Is it too late for the United States of America? Are we doomed to follow the timetable Sir John Glubb outlined in “The Fate of Empires,” surviving about 250 years? Or, are we different from the failed empires he studied? The outcome is our choice.
We are unique among the nations of history. We designed our own form of government, a government so unique that it was viewed as an experiment.
The Founding Fathers believed the people must control the government, a near heretical belief at that time. But so convinced were the Founding Fathers that they went to war against the mightiest empire in the world, the British Empire. And they did so with nothing more than a dream and a rag tag army, knowing if the war was lost they would be executed for treason.
They set aside the risks, the threats and reason, declaring their independence from the British Empire, declaring a new republic, a new democracy. No other nation started with such a grand dream.
And, our Founding Fathers were right. This republic, this democracy of the United States of America, is still the hope of the world.
But do we still have this uncompromising love of freedom or have we become too selfish, losing our sense of country, patriotism and duty? Is our moral and ethical decay such that it is too late to return to the foundation of our greatness?
We easily trade our pride for a handout, our self-sufficiency for a government promise. We demand entitlements and guarantees, not freedom and opportunity. We demand the government correct the unfairness in life, ignoring the reality that life is unfair.
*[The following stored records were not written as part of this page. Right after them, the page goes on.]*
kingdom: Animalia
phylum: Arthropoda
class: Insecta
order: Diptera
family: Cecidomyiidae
The Founding Fathers understood and accepted that life was not fair. They knew that any government, no matter how socialist, Marxist or communist it became, could not change that. With common sense, they accepted what they could and could not guarantee.
So they offered us not fairness in life but three things: safety from foreign invasion, freedom from government rule and the opportunity to do the best we could with our lives. The common sense Constitution they created has been the secret of our success for over 200 years.
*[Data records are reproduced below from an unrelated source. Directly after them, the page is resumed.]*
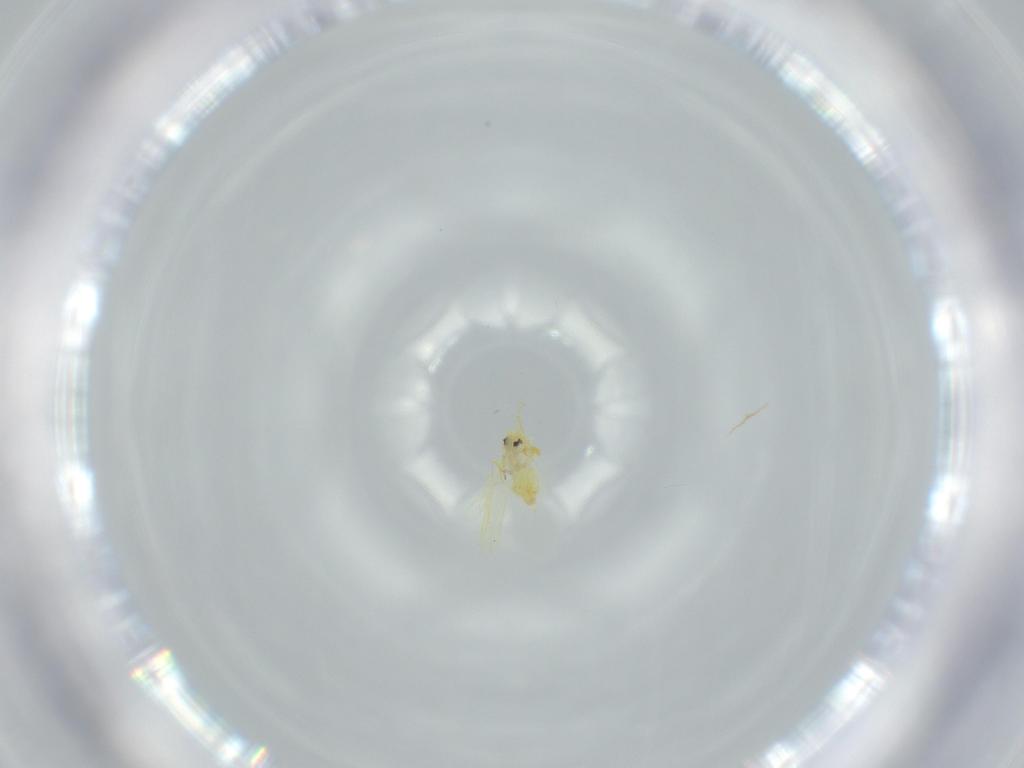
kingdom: Animalia
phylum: Arthropoda
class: Insecta
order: Hemiptera
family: Aleyrodidae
And, we will self-destruct if we cannot return to our “real” American values, the values that gave us this nation. We must once again issue a declaration of independence from our government, saying “Thanks, but no thanks.”
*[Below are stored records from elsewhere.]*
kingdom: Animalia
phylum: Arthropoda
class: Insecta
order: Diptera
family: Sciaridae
We must be willing to accept the macaroni and cheese of freedom rather than demand the steak of government handouts. We must return to a citizen government, as intended, rejecting professional, career politicians.
We need citizen representatives who are not incumbents, who do not have seniority, who do not have the contacts and power to get things done, because that system has failed us, primarily profiting the legislators, not the citizens.
We need citizen legislators who arrive in Washington needing to ask people for directions to the Capitol. We need citizen legislators who enter the Senate or House chamber and do not know where to sit.
We need citizen representatives who do not know the rules of the “game,” who loudly holler foul when Congress goes beyond the Constitution, who loudly holler foul when the Supreme Court rewrites rather than protects the Constitution.
We need citizen representatives who are not politically correct, who see their time in Washington as a short term service for country rather than a long term career for self.
We need citizen representatives with enough common sense that if they see it come out of the back end of a cow, if it looks like it, and if it smells like it, they will call it what it is.
We need citizen representatives like Harry Truman, whose wife said when asked if she could get the president to say “fertilizer” rather than “manure,” “Heavens no. It took me 25 years to get him to say ‘manure.'”
Let’s say “manure” and prove it’s not too late.